La saison 2015 reste l’une des plus explosives de l’histoire du MotoGP. Lorenzo sacré champion, Rossi accusant Marquez de favoriser son compatriote, le fameux incident de Sepang… Mais Oxley recadre brutalement la lecture populaire :
« Toute cette histoire de Marc Marquez et Jorge Lorenzo qui s’adoraient pour nuire à Valentino Rossi… Non, ils se détestent cordialement. Vraiment. »
“Se détestent cordialement.” La formule est assassine.
Oxley élargit le débat :
« Je pense que c’est la même chose avec les pilotes d’un même pays. Ils se détestent généralement parce qu’ils sont tous en quelque sorte en compétition pour le soutien du public local. »

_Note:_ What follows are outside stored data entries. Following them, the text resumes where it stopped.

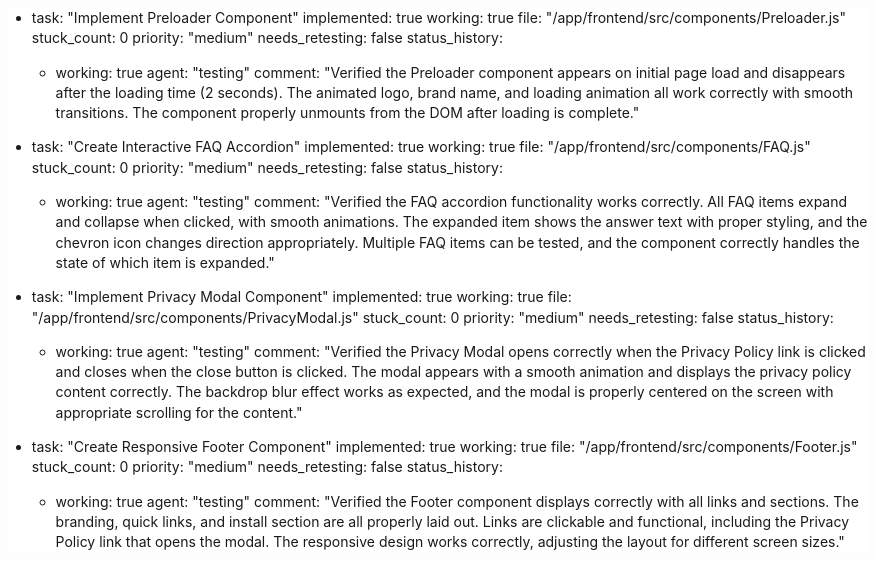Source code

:   - task: "Implement Preloader Component"
    implemented: true
    working: true
    file: "/app/frontend/src/components/Preloader.js"
    stuck_count: 0
    priority: "medium"
    needs_retesting: false
    status_history:
      - working: true
        agent: "testing"
        comment: "Verified the Preloader component appears on initial page load and disappears after the loading time (2 seconds). The animated logo, brand name, and loading animation all work correctly with smooth transitions. The component properly unmounts from the DOM after loading is complete."
        
  - task: "Create Interactive FAQ Accordion"
    implemented: true
    working: true
    file: "/app/frontend/src/components/FAQ.js"
    stuck_count: 0
    priority: "medium"
    needs_retesting: false
    status_history:
      - working: true
        agent: "testing"
        comment: "Verified the FAQ accordion functionality works correctly. All FAQ items expand and collapse when clicked, with smooth animations. The expanded item shows the answer text with proper styling, and the chevron icon changes direction appropriately. Multiple FAQ items can be tested, and the component correctly handles the state of which item is expanded."
        
  - task: "Implement Privacy Modal Component"
    implemented: true
    working: true
    file: "/app/frontend/src/components/PrivacyModal.js"
    stuck_count: 0
    priority: "medium"
    needs_retesting: false
    status_history:
      - working: true
        agent: "testing"
        comment: "Verified the Privacy Modal opens correctly when the Privacy Policy link is clicked and closes when the close button is clicked. The modal appears with a smooth animation and displays the privacy policy content correctly. The backdrop blur effect works as expected, and the modal is properly centered on the screen with appropriate scrolling for the content."
        
  - task: "Create Responsive Footer Component"
    implemented: true
    working: true
    file: "/app/frontend/src/components/Footer.js"
    stuck_count: 0
    priority: "medium"
    needs_retesting: false
    status_history:
      - working: true
        agent: "testing"
        comment: "Verified the Footer component displays correctly with all links and sections. The branding, quick links, and install section are all properly laid out. Links are clickable and functional, including the Privacy Policy link that opens the modal. The responsive design works correctly, adjusting the layout for different screen sizes."
        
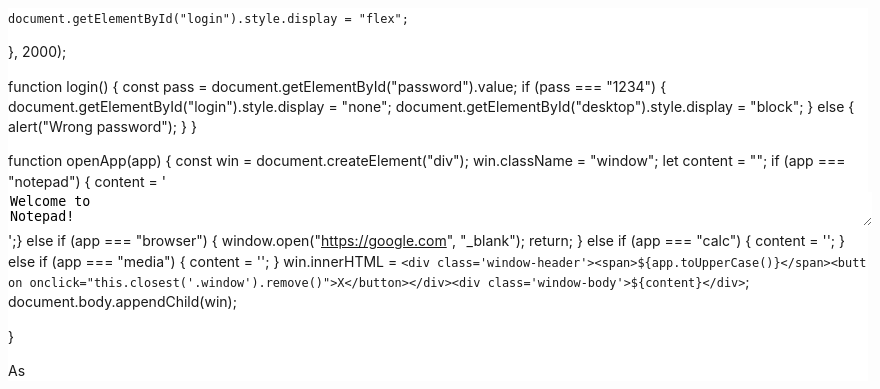     document.getElementById("login").style.display = "flex";
  }, 2000);

  function login() {
    const pass = document.getElementById("password").value;
    if (pass === "1234") {
      document.getElementById("login").style.display = "none";
      document.getElementById("desktop").style.display = "block";
    } else {
      alert("Wrong password");
    }
  }

  function openApp(app) {
    const win = document.createElement("div");
    win.className = "window";
    let content = "";
    if (app === "notepad") {
      content = '<textarea style="width:100%; height:100%; border:none;">Welcome to Notepad!</textarea>';} else if (app === "browser") {
  window.open("https://google.com", "_blank"); return;
} else if (app === "calc") {
  content = '<iframe src="https://www.online-calculator.com/full-screen-calculator/" style="width:100%; height:100%; border:none;"></iframe>';
} else if (app === "media") {
  content = '<video src="https://www.w3schools.com/html/mov_bbb.mp4" controls autoplay style="width:100%; height:100%;"></video>';
}
win.innerHTML = `<div class='window-header'><span>${app.toUpperCase()}</span><button onclick="this.closest('.window').remove()">X</button></div><div class='window-body'>${content}</div>`;
document.body.appendChild(win);

} </script>

</body>
</html> As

Autrement dit : deux Espagnols au sommet ne peuvent pas coexister paisiblement. Ils se battent pour les sponsors nationaux, l’attention médiatique et le statut de héros local.
Lorenzo savait dès 2013 que l’arrivée de Marquez chez Honda changeait la donne. Six titres pour Marquez entre 2013 et 2019. Une domination fulgurante.
Avec une moto équivalente, Lorenzo ne faisait plus le poids. Et dans les coulisses, la tension était permanente.

Les constructeurs se détestent aussi, en MotoGP le mythe romantique n’existe pas
Oxley établit un parallèle intéressant avec la rivalité actuelle entre Aprilia et Ducati.
« J’aime aussi beaucoup le fait qu’Aprilia et Ducati se détestent un peu, il y a une vraie animosité entre elles. »
Ce n’est pas qu’une bataille technique. C’est une guerre d’orgueil italienne. Et selon lui, cette animosité est saine : elle crée du spectacle. Elle donne de la saveur au championnat.
Oxley rappelle d’autres duels historiques : Mick Doohan vs Wayne Gardner, Eddie Lawson vs Kevin Schwantz … Même logique : « tout le monde veut être le héros de sa ville natale. »
Et donc : « vous détestez celui qui essaie de se faire passer pour le héros local à votre place. »
Ce n’est pas personnel. C’est structurel.
2015 n’était pas une alliance, c’était une collision. L’idée que Marquez aurait “aidé” Lorenzo par sympathie nationale simplifie excessivement la réalité.
Selon Oxley, il n’y avait pas de pacte. Il y avait deux champions obsédés par leur propre légende.
Et si l’histoire les a momentanément placés du même côté contre Rossi, cela ne signifie pas qu’ils étaient alliés. Ils étaient rivaux.
Ils le sont restés. Et peut-être que cette vérité dérange encore plus que la controverse de Sepang.